PROVIDED PASSAGE:
Hey kids, what time is it?
It's slay the atheist time!
So many targets, so little axe. Let us turn to scripture -
Ecclesiastes 2:24 -
A man can do nothing better than to eat and drink and find satisfaction in his work. This too, I see, is from the hand of God, who can eat or find enjoyment?
NIV. What say you, atheist? Eating and drinking and enjoying your job, I mean; is there better advice? How can one honestly argue against this simple philosophy? What, what was that? Second sentence? Ain't no second sentence. The Bible is cake. How do you think there are things like sects and Bible study arising from the word of god? Ain't nothing wrong with the word of god; it's just that the minds of men are separate from one another. It's a question of resonance. Certain passages resonate more with certain individuals than others. For instance, there's always something in Ecclesiastes to deal with fundies; regardless of where said fundamentalism arises.
To further help in your re-education, let me state unequivocally that I do not believe in evolution. I accept the theory of evolution and I accept the fact of evolution, but I am not an evolutionary biologist, I am a mathematician. Unfortunately, I may have inadvertently kilt atheism. (Or, at least "strong" atheism; and it should take years for this little mishap to filter through the scientific community.) So, there's plenty of time for me to help you understand the error of your ways - so that you can become a better atheist, of course.

ASSIGNMENT 1: Reproduce everything in the post on atheism and Ecclesiastes from "It's slay the" down to "or find enjoyment?".
ASSIGNMENT 2: List the activities that the verse quoted from Ecclesiastes 2:24 in the post on atheism and Ecclesiastes names as what a man can do nothing better than.
ASSIGNMENT 3: Extend the post on atheism and Ecclesiastes beyond its final sentence.

RECORDS SUPPLIED:
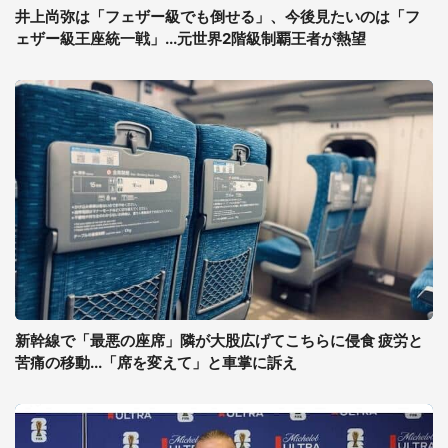
井上尚弥は「フェザー級でも倒せる」、今後見たいのは「フ
ェザー級王座統一戦」...元世界2階級制覇王者が熱望
新幹線で「最悪の座席」隣が大股広げてこちらに侵食 疲労と
苦痛の移動...「席を変えて」と車掌に訴え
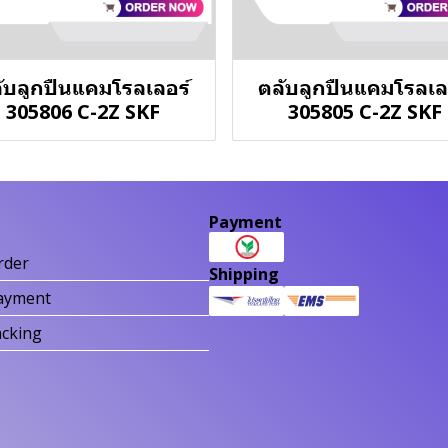
ับลูกปืนแคมโรลเลอร์
ตลับลูกปืนแคมโรลเล
305806 C-2Z SKF
305805 C-2Z SKF
Payment
rder
Shipping
ayment
acking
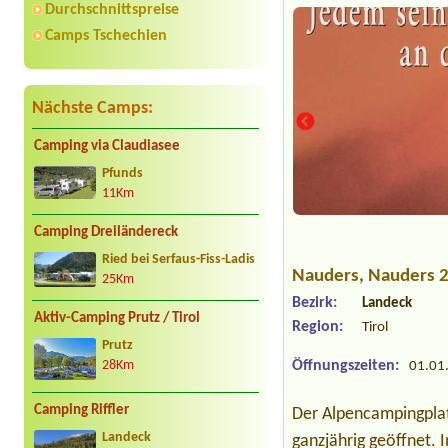
Durchschnittspreise
Camps Tschechien
Nächste Camps:
Camping via Claudiasee
Pfunds
11Km
Camping Dreiländereck
Ried bei Serfaus-Fiss-Ladis
Nauders
, Nauders 
25Km
Bezirk:
Landeck
Aktiv-Camping Prutz / Tirol
Region:
Tirol
Prutz
Öffnungszeiten:
01.01.
28Km
Camping Riffler
Der Alpencampingplatz
Landeck
ganzjährig geöffnet.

ANSWER 1:
It's slay the atheist time!
So many targets, so little axe. Let us turn to scripture -
Ecclesiastes 2:24 -
A man can do nothing better than to eat and drink and find satisfaction in his work. This too, I see, is from the hand of God, who can eat or find enjoyment?

ANSWER 2:
eat
drink
find satisfaction in his work

ANSWER 3:
Clarity. Focus. Precision. Understanding. I understand the anger that the sheep inspire, and so does god. That's why Ecclesiastes is only six pages long. The fundies want to proclaim that the book represents "a life without god." Wrong. Yep, just me; versus all the fundies, and a thousand years of Bible study. Don't matter a whit to me what others believe, for I use the scientific method. What are the first three words in this particular book? Everything is meaningless. What does that mean? Before one sits down to do science, one ideally clears one's head of errata; allowing everything to become meaningless, before one makes the first meaningful observation.
Science is about what works. Bible works just fine; I simply ignore things that do not apply. (Easy, I just flipped it.)
Daniel 9:3 So I turned to the Lord God and pleaded with him in prayer and petition, in fasting, and in sackcloth and ashes,
NIV. Not me. Sackcloth? Ashes? Probably safe to assume these conditions of appeal are no longer valid necessities. Let me tell you a secret. The Bible can simultaneously be the entirely valid word of god, and a collection of ancient, irrelevant folklore. How does this magic work? When one looks into the Bible with faith, one can find only truth. When one speaks out from the Bible with false righteousness, one speaks out the side of one's neck. See, Danny up there ain't so much untrue as outdated. Happens. One book, thousands of years, billions of people... just take the truth you need, leave the rest.
What truth does an atheist need from the Bible? Seven sins were mentioned, one of which seems totally ridiculous - pride. These days, being without pride is like living out of a cardboard box in dirty clothes. So, when the dusty old codger includes a condition essential for sustenance; the double-talk is actually a clarification. Ain't no burning, ain't no deadly, ain't no sin; these things are warnings, yet the dangers are so deep and insidious, they benefit from divine codification. Your pride led you in here - just to get smacked up - and if you put aside said pride for a moment, you can learn something. Cause next time you mouth off - I'll have a whole new argument.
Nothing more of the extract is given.